Irrespective of the lethality of state-sponsored cyber-attacks, it is a mistake to think that there is no way to stop them. If your organisation has something of value to a foreign government here are five cyber-attack counter-measures you should be implementing.
Verify User Identity
Phishing to steal credentials is the #1 technique used by foreign governments to gain access to sensitive data. Why? It works. The bigger an organisation, the greater the number of supply chain partners, the easier it becomes for cyber attackers to steal credentials.
The foundational security control to stop credential theft is 2 factor authentication. To make it less painful, you can extend the session timeout to a full workday.
To protect more sensitive business critical apps, consider a certificate-based VPN that binds the user identity to their device. While it is possible to steal a certificate, as soon as you have 2 connections from the same cert you instantly know there’s a breach.

▸ **Set tasks**:
[1] In the passage on cyber-attack counter-measures, what is the top technique foreign governments use to reach sensitive data?
[2] List each specific step the passage on cyber-attack counter-measures recommends or suggests that an organization take.

▸ **Material shown**:

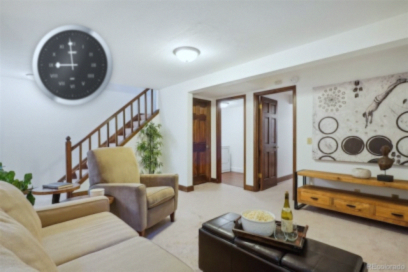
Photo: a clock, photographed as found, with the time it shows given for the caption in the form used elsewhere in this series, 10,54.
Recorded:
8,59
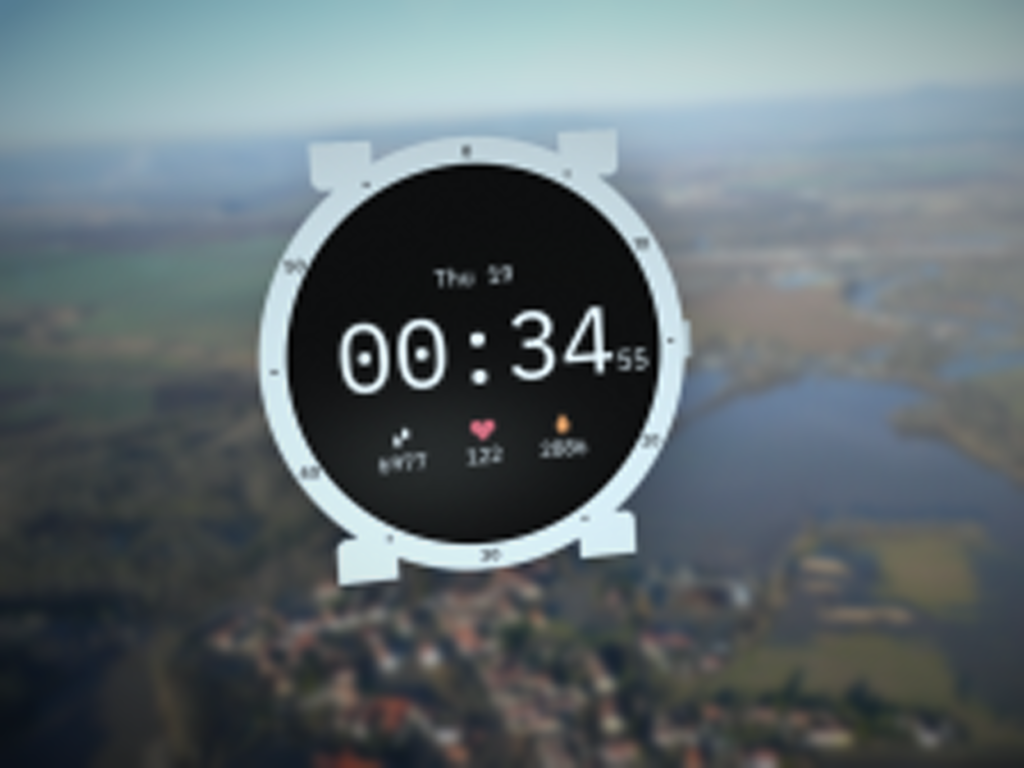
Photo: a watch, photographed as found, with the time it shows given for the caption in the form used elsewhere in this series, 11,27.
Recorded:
==
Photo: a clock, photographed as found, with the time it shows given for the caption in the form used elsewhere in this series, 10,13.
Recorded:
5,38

▸ **Problem solutions**:
[1] Phishing to steal credentials.

[2]
- Use 2 factor authentication to stop credential theft.
- Extend the session timeout to a full workday to make 2 factor authentication less painful.
- Consider a certificate-based VPN that binds the user identity to their device to protect more sensitive business-critical apps.